Machine learning has revolutionized many industries over the last few years and increased our collective intelligence and capabilities to a new level. Practical cybersecurity solutions that solve complex business problems have huge growth potential, as stated in this McKinsey report.
"A survey of 4,000 midsized companies suggests that threat volumes will almost double from 2021 to 2022." ... " At approximately 10 percent penetration of security solutions today, the total opportunity amounts to a staggering $1.5 trillion to $2.0 trillion addressable market."
Given the enormous growth potential in this field, the natural inclination would be to innovate by combining the forces of machine learning and cybersecurity.
As per current trends, machine learning is widely used to solve cybersecurity-related problems in the following areas:
According to the data published by av-test.org, there is a definitive increase in new malware and potentially unwanted applications (PUAs). Extensive research has been conducted in this area, and companies such as Malwarebytes have begun to use AI-based malware detections rather than rule-based detections. This is frequently done to mitigate new malware variants and other zero-day attacks.

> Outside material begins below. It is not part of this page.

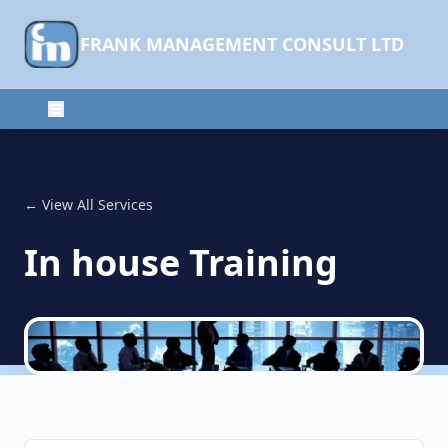
FRANK MANAGEMENT CONSULT LTD
← View All Services
In house Training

Network intrusion attempts, like malware detection, are difficult to detect due to the high variability in traffic and the constant evolution of evasion attempts by threat actors. To meet the demands of the modern threat landscape (zero-days, advanced persistent threats (APTs), etc.), machine learning-based web application firewalls (such as Cloudflare's WAF) have sprung up.
As per CGNET's report, "With phishing attacks growing by a whopping 1,179% in just the past 5 years—meaning that the number of reported phishing attacks in 2021 was nearly 13 times higher than 5 years ago—it is more important than ever to take a look at the data and prepare for what’s to come." Companies such as Netskope have adopted unique deep-learning-based solutions to detect phishing websites. Similar approaches have been used to detect phishing emails.
"Bots make up 66% of all internet traffic, with malicious bots accounting for 40% of all traffic, according to research conducted in 2021 by Barracuda Networks." That is a staggering amount of automated traffic, and threat actors often use bots to scrape (unauthorized) data, hoard goods and services (affecting e-commerce businesses), deploy credential stuffing, or launch DDoS attacks. Companies such as Cloudflare and Akamai offer bot management solutions that use machine learning to detect unauthorized bot activity.
There are several niche use cases where machine learning can help improve the workflow of various cybersecurity professionals, such as the use of AI to track and detect cybercriminals in darknet forums. In the upcoming years, we can expect AI to play an ever-increasing role in cybercrime detection, as well as the development of autonomous cybersecurity products that can combat threats in real time.